漢方薬の研究をしていらっしゃる昭和大学のX先生
漢方の陰陽や証については、「わかるようなわからないような」が正直なところではないだろうか。現代医学では治らない病気も多いながらも、積極的に漢方を取り入れようという気になれないのもそこにある。が、この先生は漢方薬がなぜ効くかということに関して科学的な説明をわかりやすくしてくださった。ー腸内細菌はわれわれの体の細胞の10倍の数がいて、その影響をわれわれは忘れがちだ。その細菌が糖を食べることによって漢方薬を効きやすい形にしてくれるそうなのである。そして細菌性状は人によって違い、そのことが効きの違いになるそうなのである。(講義プリントを捨ててしまい詳細をご紹介できないのが残念である)
この先生は大便を詳細に調べて研究されたそうで、心から研究が楽しんでいる様子が講義を通じて伝わってきた。声も聞き取りやすく、内職・居眠りをしている学生は少なかった。私自身は、内職・居眠りをした学生に向かって、「もったいないぞ、聞け!」と叫びたい思いだった。

元学部長の呼吸器の講義
講義をしてくださったときは現役学部長だった。
1年生の臨床医学総論の時1回だけの講義だったが記憶に残っている。
気管が気管支に分かれ、ついに肺胞になる過程を説明してくださったのだが、実にわかりやすかった。
「背を向けて講義したりしると非行化する」
「自由にしていい、なんていうと学生は糸の切れたたこのようになる。

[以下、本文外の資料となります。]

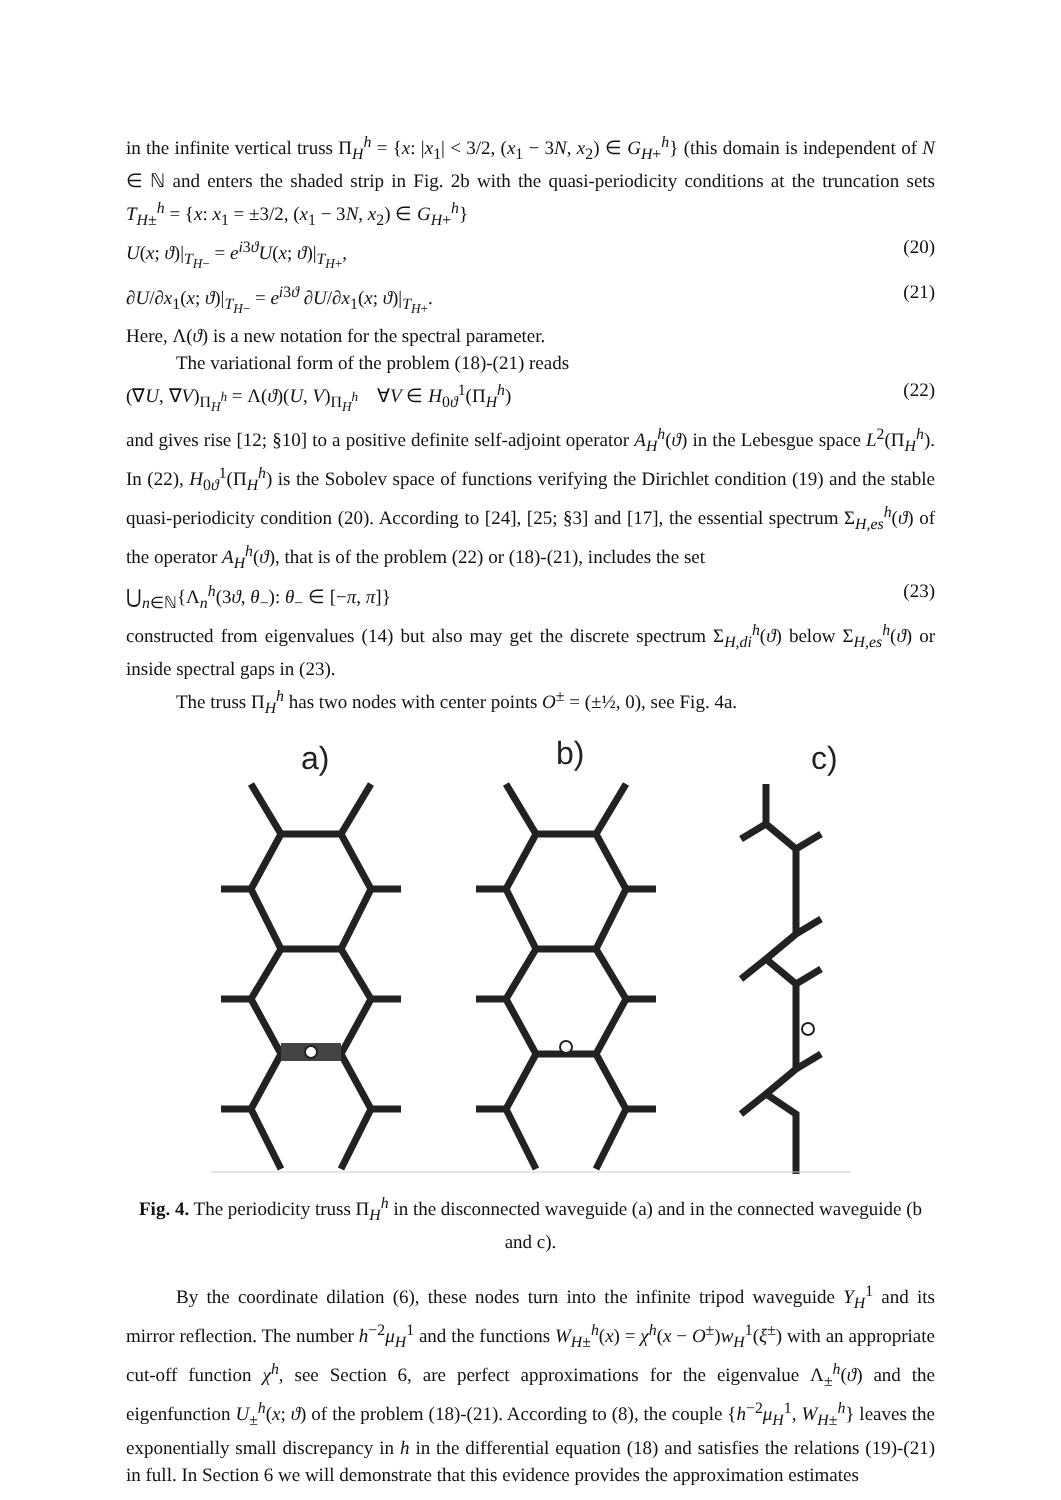in the infinite vertical truss Π<sub>H</sub><sup>h</sup> = {x: |x<sub>1</sub>| < 3/2, (x<sub>1</sub> − 3N, x<sub>2</sub>) ∈ G<sub>H+</sub><sup>h</sup>} (this domain is independent of N ∈ ℕ and enters the shaded strip in Fig. 2b with the quasi-periodicity conditions at the truncation sets T<sub>H±</sub><sup>h</sup> = {x: x<sub>1</sub> = ±3/2, (x<sub>1</sub> − 3N, x<sub>2</sub>) ∈ G<sub>H+</sub><sup>h</sup>}
U(x; ϑ)|<sub>T<sub>H−</sub></sub> = e<sup>i3ϑ</sup>U(x; ϑ)|<sub>T<sub>H+</sub></sub>, (20)
∂U/∂x<sub>1</sub>(x; ϑ)|<sub>T<sub>H−</sub></sub> = e<sup>i3ϑ</sup> ∂U/∂x<sub>1</sub>(x; ϑ)|<sub>T<sub>H+</sub></sub>. (21)
Here, Λ(ϑ) is a new notation for the spectral parameter.
The variational form of the problem (18)-(21) reads
(∇U, ∇V)<sub>Π<sub>H</sub><sup>h</sup></sub> = Λ(ϑ)(U, V)<sub>Π<sub>H</sub><sup>h</sup></sub> ∀V ∈ H<sub>0ϑ</sub><sup>1</sup>(Π<sub>H</sub><sup>h</sup>) (22)
and gives rise [12; §10] to a positive definite self-adjoint operator A<sub>H</sub><sup>h</sup>(ϑ) in the Lebesgue space L<sup>2</sup>(Π<sub>H</sub><sup>h</sup>). In (22), H<sub>0ϑ</sub><sup>1</sup>(Π<sub>H</sub><sup>h</sup>) is the Sobolev space of functions verifying the Dirichlet condition (19) and the stable quasi-periodicity condition (20). According to [24], [25; §3] and [17], the essential spectrum Σ<sub>H,es</sub><sup>h</sup>(ϑ) of the operator A<sub>H</sub><sup>h</sup>(ϑ), that is of the problem (22) or (18)-(21), includes the set
⋃<sub>n∈ℕ</sub>{Λ<sub>n</sub><sup>h</sup>(3ϑ, θ<sub>−</sub>): θ<sub>−</sub> ∈ [−π, π]} (23)
constructed from eigenvalues (14) but also may get the discrete spectrum Σ<sub>H,di</sub><sup>h</sup>(ϑ) below Σ<sub>H,es</sub><sup>h</sup>(ϑ) or inside spectral gaps in (23).
The truss Π<sub>H</sub><sup>h</sup> has two nodes with center points O<sup>±</sup> = (±½, 0), see Fig. 4a.
a)
b)
c)
Fig. 4. The periodicity truss Π<sub>H</sub><sup>h</sup> in the disconnected waveguide (a) and in the connected waveguide (b and c).
By the coordinate dilation (6), these nodes turn into the infinite tripod waveguide Y<sub>H</sub><sup>1</sup> and its mirror reflection. The number h<sup>−2</sup>μ<sub>H</sub><sup>1</sup> and the functions W<sub>H±</sub><sup>h</sup>(x) = χ<sup>h</sup>(x − O<sup>±</sup>)w<sub>H</sub><sup>1</sup>(ξ<sup>±</sup>) with an appropriate cut-off function χ<sup>h</sup>, see Section 6, are perfect approximations for the eigenvalue Λ<sub>±</sub><sup>h</sup>(ϑ) and the eigenfunction U<sub>±</sub><sup>h</sup>(x; ϑ) of the problem (18)-(21). According to (8), the couple {h<sup>−2</sup>μ<sub>H</sub><sup>1</sup>, W<sub>H±</sub><sup>h</sup>} leaves the exponentially small discrepancy in h in the differential equation (18) and satisfies the relations (19)-(21) in full. In Section 6 we will demonstrate that this evidence provides the approximation estimates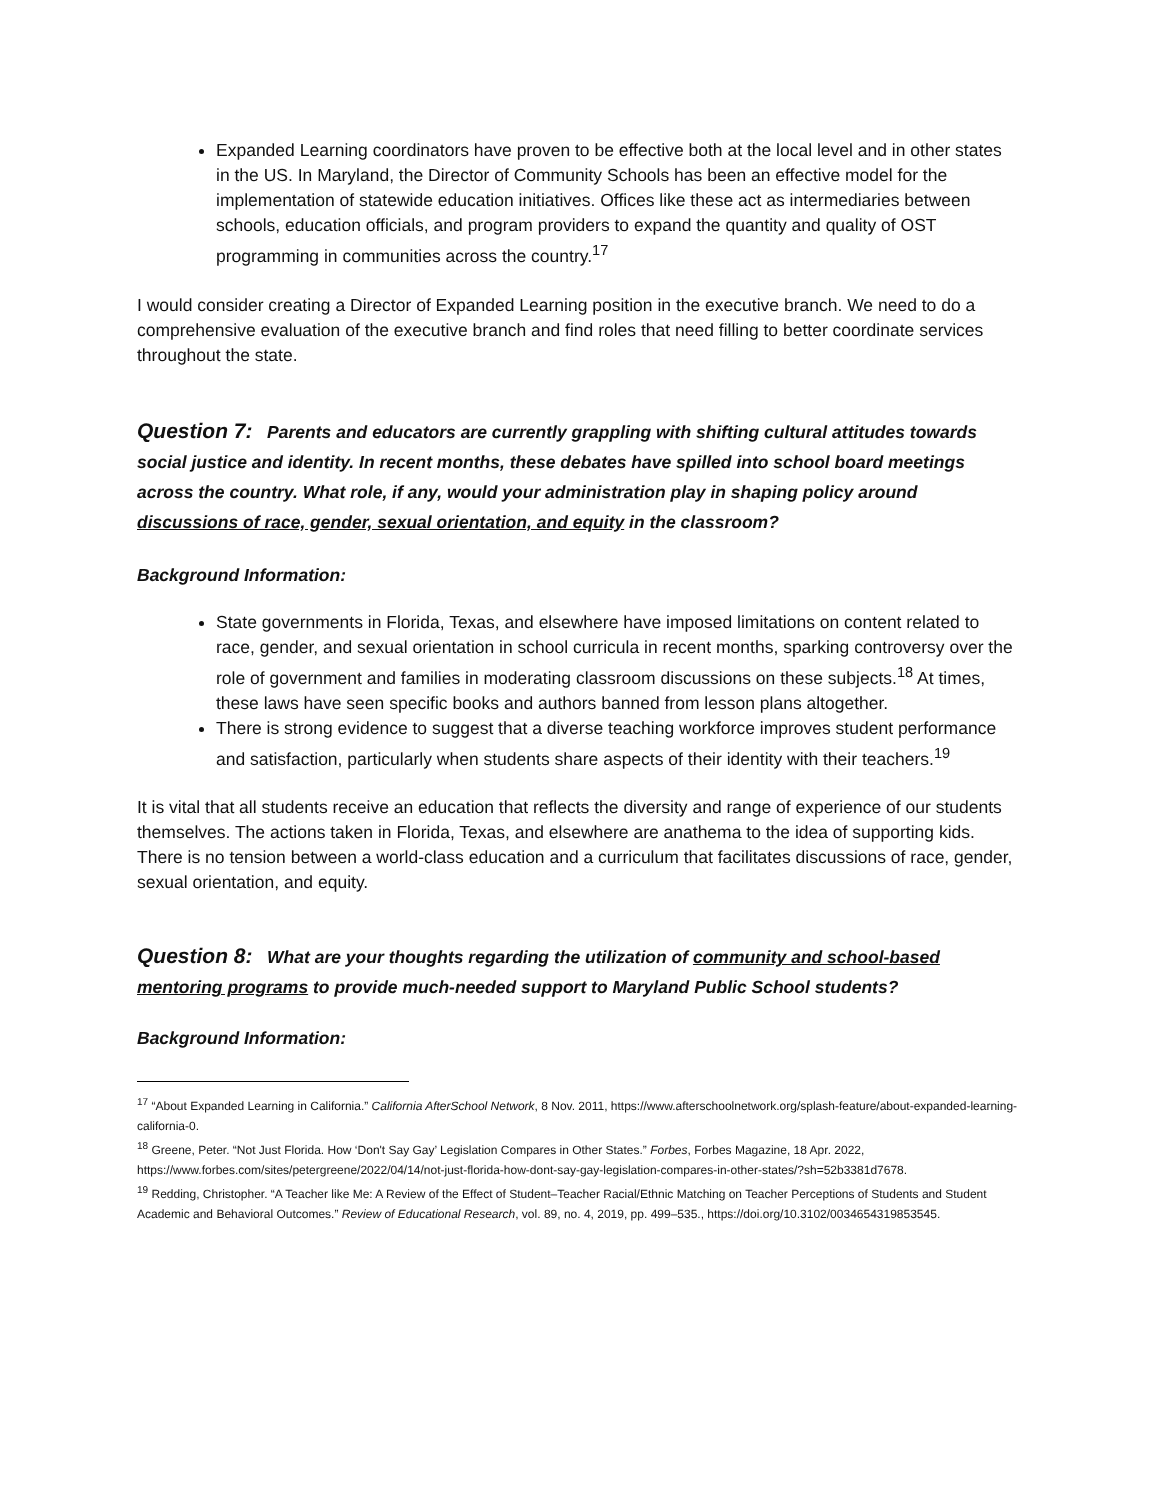Expanded Learning coordinators have proven to be effective both at the local level and in other states in the US. In Maryland, the Director of Community Schools has been an effective model for the implementation of statewide education initiatives. Offices like these act as intermediaries between schools, education officials, and program providers to expand the quantity and quality of OST programming in communities across the country.<sup>17</sup>
I would consider creating a Director of Expanded Learning position in the executive branch. We need to do a comprehensive evaluation of the executive branch and find roles that need filling to better coordinate services throughout the state.
Question 7: Parents and educators are currently grappling with shifting cultural attitudes towards social justice and identity. In recent months, these debates have spilled into school board meetings across the country. What role, if any, would your administration play in shaping policy around discussions of race, gender, sexual orientation, and equity in the classroom?
Background Information:
State governments in Florida, Texas, and elsewhere have imposed limitations on content related to race, gender, and sexual orientation in school curricula in recent months, sparking controversy over the role of government and families in moderating classroom discussions on these subjects.<sup>18</sup> At times, these laws have seen specific books and authors banned from lesson plans altogether.
There is strong evidence to suggest that a diverse teaching workforce improves student performance and satisfaction, particularly when students share aspects of their identity with their teachers.<sup>19</sup>
It is vital that all students receive an education that reflects the diversity and range of experience of our students themselves. The actions taken in Florida, Texas, and elsewhere are anathema to the idea of supporting kids. There is no tension between a world-class education and a curriculum that facilitates discussions of race, gender, sexual orientation, and equity.
Question 8: What are your thoughts regarding the utilization of community and school-based mentoring programs to provide much-needed support to Maryland Public School students?
Background Information:
<sup>17</sup> “About Expanded Learning in California.” California AfterSchool Network, 8 Nov. 2011, https://www.afterschoolnetwork.org/splash-feature/about-expanded-learning-california-0.
<sup>18</sup> Greene, Peter. “Not Just Florida. How ‘Don't Say Gay’ Legislation Compares in Other States.” Forbes, Forbes Magazine, 18 Apr. 2022, https://www.forbes.com/sites/petergreene/2022/04/14/not-just-florida-how-dont-say-gay-legislation-compares-in-other-states/?sh=52b3381d7678.
<sup>19</sup> Redding, Christopher. “A Teacher like Me: A Review of the Effect of Student–Teacher Racial/Ethnic Matching on Teacher Perceptions of Students and Student Academic and Behavioral Outcomes.” Review of Educational Research, vol. 89, no. 4, 2019, pp. 499–535., https://doi.org/10.3102/0034654319853545.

きちんと伝えるべきことは伝え、指針を示せば学生もどこへいったらいいかわかるようになるんだ」
と講義中に言ったことが印象的だった。
上記のことについては賛否両論あるだろうが、現代忘れがちなことではないだろうか?

以上3名講義をしてくださった先生方の共通点は以下の通りである。
1.話すことに対して自ら興味をもっていて、日々真剣に取り組んでいる
2.学生に伝えたい情熱がある
3.通る声でゆっくりわかりやすい言葉で話す

人に何か伝える機会が与えられたら、今度は私も彼らのように「聞いてよかった」話ができるようになりたいと願いつつ今回のコラムを終える。